I think there are two explanations for the evolution in fleet nomenclature. The first is that modern vessels are mislabeled. Many of today’s frigates and destroyers are in form and function actually cruisers—large vessels capable of prolonged independent action. There’s probably something in the ‘fool the bean counters’ argument there. The Royal Navy, for example, has had a tendency to underplay the size of proposed vessels to hide the degree of ambition from Treasury. The Type 45 ‘destroyer’, at over 8,000 tons, looks a lot more like a cruiser—a class of vessel that has been around that size for a century.

But there’s another parallel explanation. Today’s frigates and destroyers are big for the same reason that elephants are.

I might need to explain that a little further. Sixty-five million years ago dinosaurs ruled the Earth and even project LAND 121 lay in the distant future. Dinosaurs occupied the most lucrative ecological niches and the mammals subsisted at the margins as ‘small shrew-like creatures’. Once the dinosaurs were taken out by atmospheric changes or a giant cometary impact (or both), the mammals had new ecological space to literally expand into. Given time and opportunity, shrews became elephants. So it is with warships. In the first part of the 20th century the naval equivalent of dinosaurs were dreadnoughts and battleships and, like diplodocus and its ilk, some of them reached huge sizes. (See graph below.) Japan’s battleship Yamato displaced over 70,000 tons and by the 1930s the average was above 40,000 tons.

(Image courtesy Wikimedia)

Like the dinosaurs, the huge warships’ habitat changed markedly due to the invention of the aeroplane and submarine. WW2 wasn’t as dramatic as a cometary impact (though dramatic enough for most tastes) but it effectively ended those lines. Smaller vessels such as frigates and destroyers hung on and, like the mammals before them, expanded into newly-opened ecological niches.

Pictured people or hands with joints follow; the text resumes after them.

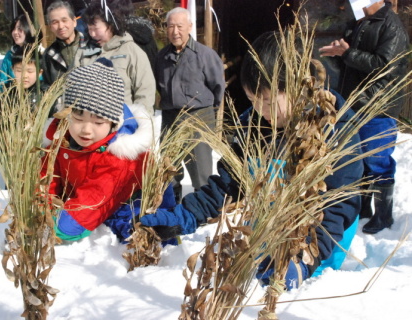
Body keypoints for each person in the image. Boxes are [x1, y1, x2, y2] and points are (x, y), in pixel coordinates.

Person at [141, 31, 364, 290]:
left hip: (315, 257)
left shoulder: (334, 129)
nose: (261, 110)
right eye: (252, 100)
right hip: (260, 241)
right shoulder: (253, 125)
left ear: (300, 86)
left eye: (268, 101)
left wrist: (302, 262)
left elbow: (337, 205)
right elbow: (229, 184)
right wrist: (187, 214)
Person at [42, 58, 161, 241]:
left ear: (113, 123)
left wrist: (52, 225)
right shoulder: (62, 141)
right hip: (83, 202)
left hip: (129, 214)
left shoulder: (120, 157)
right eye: (78, 118)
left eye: (98, 122)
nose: (86, 130)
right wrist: (40, 208)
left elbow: (87, 209)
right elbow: (45, 180)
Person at [319, 0, 409, 234]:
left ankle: (384, 215)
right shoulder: (359, 23)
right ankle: (364, 208)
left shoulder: (390, 25)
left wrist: (347, 53)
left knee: (377, 158)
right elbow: (355, 63)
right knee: (357, 158)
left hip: (377, 105)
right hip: (355, 103)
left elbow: (385, 65)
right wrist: (338, 55)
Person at [154, 7, 225, 201]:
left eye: (180, 26)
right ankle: (171, 205)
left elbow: (218, 86)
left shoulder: (205, 55)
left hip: (199, 116)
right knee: (170, 165)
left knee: (200, 167)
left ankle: (201, 207)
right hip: (170, 118)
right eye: (171, 26)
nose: (175, 31)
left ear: (190, 27)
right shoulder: (161, 57)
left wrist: (211, 113)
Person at [81, 0, 156, 114]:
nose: (92, 34)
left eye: (96, 29)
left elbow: (145, 91)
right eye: (89, 29)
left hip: (122, 124)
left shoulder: (131, 51)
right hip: (89, 125)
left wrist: (139, 122)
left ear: (111, 24)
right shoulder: (84, 51)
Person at [42, 0, 99, 89]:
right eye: (55, 22)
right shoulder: (49, 55)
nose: (60, 26)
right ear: (50, 27)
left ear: (74, 21)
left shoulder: (93, 47)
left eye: (64, 20)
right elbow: (47, 87)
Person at [0, 14, 42, 88]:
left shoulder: (42, 54)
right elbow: (1, 84)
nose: (15, 32)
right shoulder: (9, 55)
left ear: (29, 29)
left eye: (19, 29)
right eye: (13, 29)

And just as mammals had new tricks like four-chambered hearts and sophisticated temperature regulation, new technology like missiles, helicopters and precision targeting means that frigates and destroyers don’t have to be battleship-sized to carry a big punch. An elephant doesn’t need to be as big as a sauropod, and an Arleigh Burke doesn’t need to be as big as an Iowa class battleship.

The author would like to thank RADM James Goldrick for comments on an earlier version of this post. He shouldn’t be blamed for anything here.